Task to complete:
Your task is to copy every line of the entries that holds the word "system".

───── Data provided

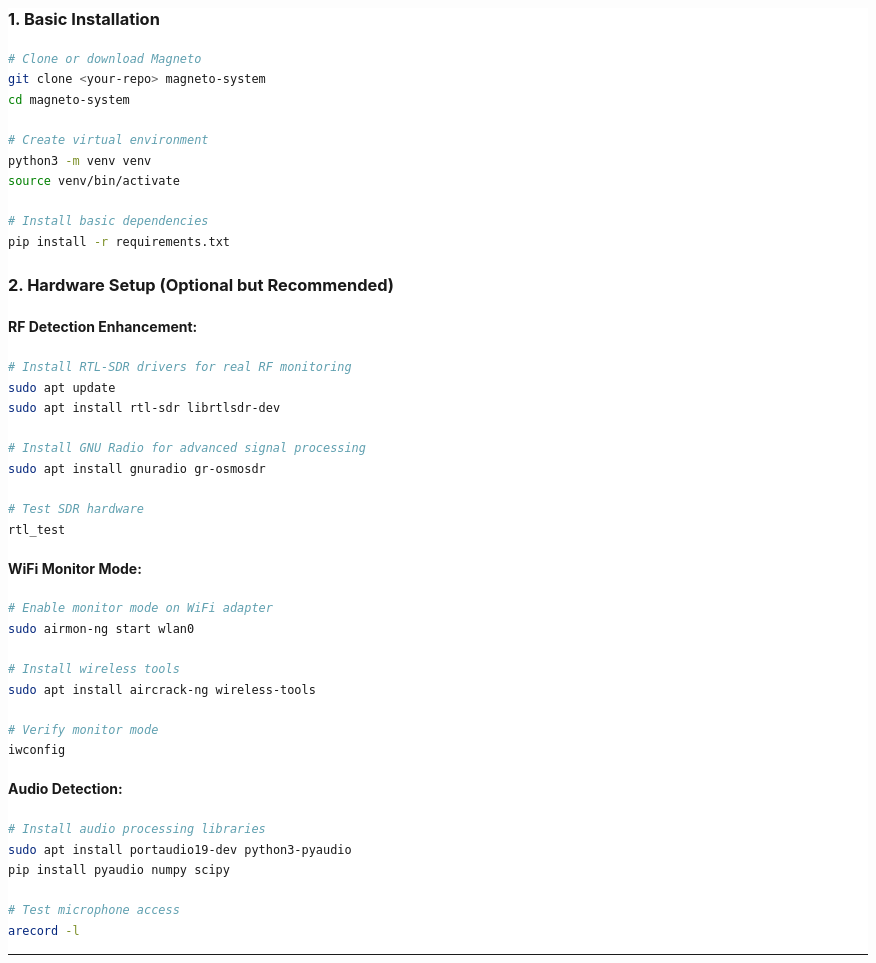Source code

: ### **1. Basic Installation**
```bash
# Clone or download Magneto
git clone <your-repo> magneto-system
cd magneto-system

# Create virtual environment
python3 -m venv venv
source venv/bin/activate

# Install basic dependencies
pip install -r requirements.txt
```

### **2. Hardware Setup (Optional but Recommended)**

#### **RF Detection Enhancement:**
```bash
# Install RTL-SDR drivers for real RF monitoring
sudo apt update
sudo apt install rtl-sdr librtlsdr-dev

# Install GNU Radio for advanced signal processing
sudo apt install gnuradio gr-osmosdr

# Test SDR hardware
rtl_test
```

#### **WiFi Monitor Mode:**
```bash
# Enable monitor mode on WiFi adapter
sudo airmon-ng start wlan0

# Install wireless tools
sudo apt install aircrack-ng wireless-tools

# Verify monitor mode
iwconfig
```

#### **Audio Detection:**
```bash
# Install audio processing libraries
sudo apt install portaudio19-dev python3-pyaudio
pip install pyaudio numpy scipy

# Test microphone access
arecord -l
```

---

──────────

Answer:
git clone <your-repo> magneto-system
cd magneto-system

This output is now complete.